> [SHORT PROBLEM]: Copy out every item with "scientific name" swapped for "binomial name" and nothing else changed. Leave the pictures out.

-------------------------

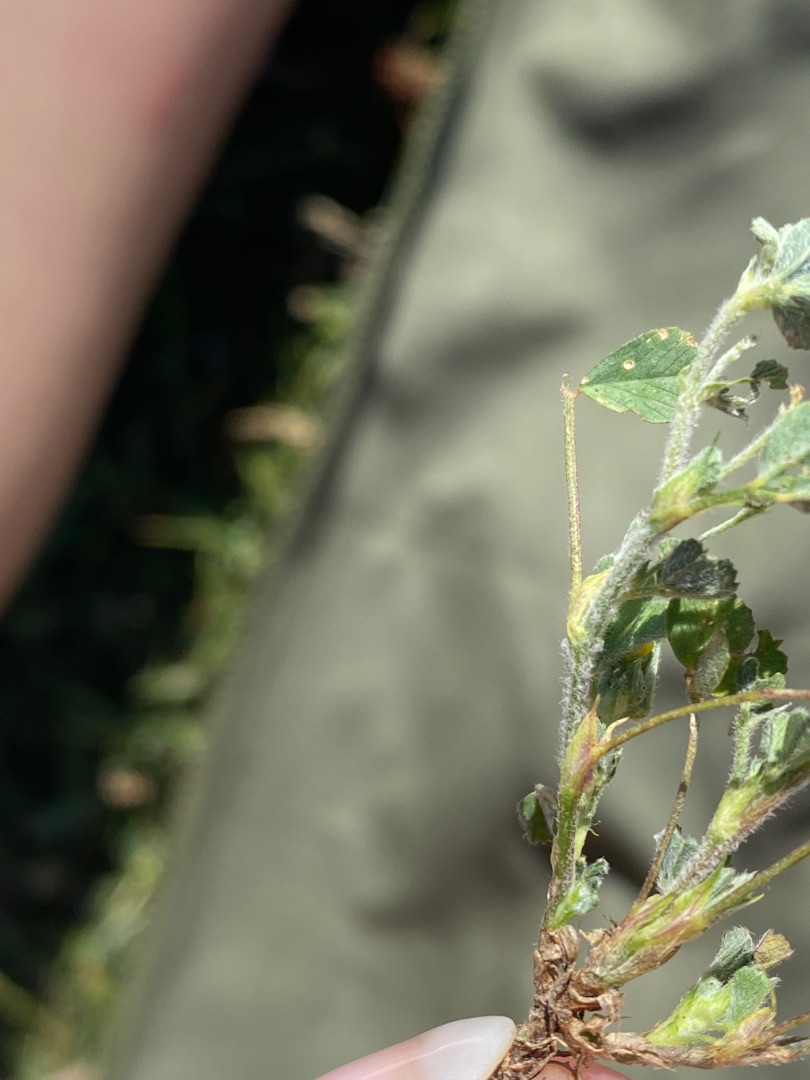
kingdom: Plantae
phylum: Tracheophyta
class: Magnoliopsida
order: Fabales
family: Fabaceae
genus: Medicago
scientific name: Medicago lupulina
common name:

-------------------------

> [TASK OUTPUT]:
kingdom: Plantae
phylum: Tracheophyta
class: Magnoliopsida
order: Fabales
family: Fabaceae
genus: Medicago
binomial name: Medicago lupulina
common name:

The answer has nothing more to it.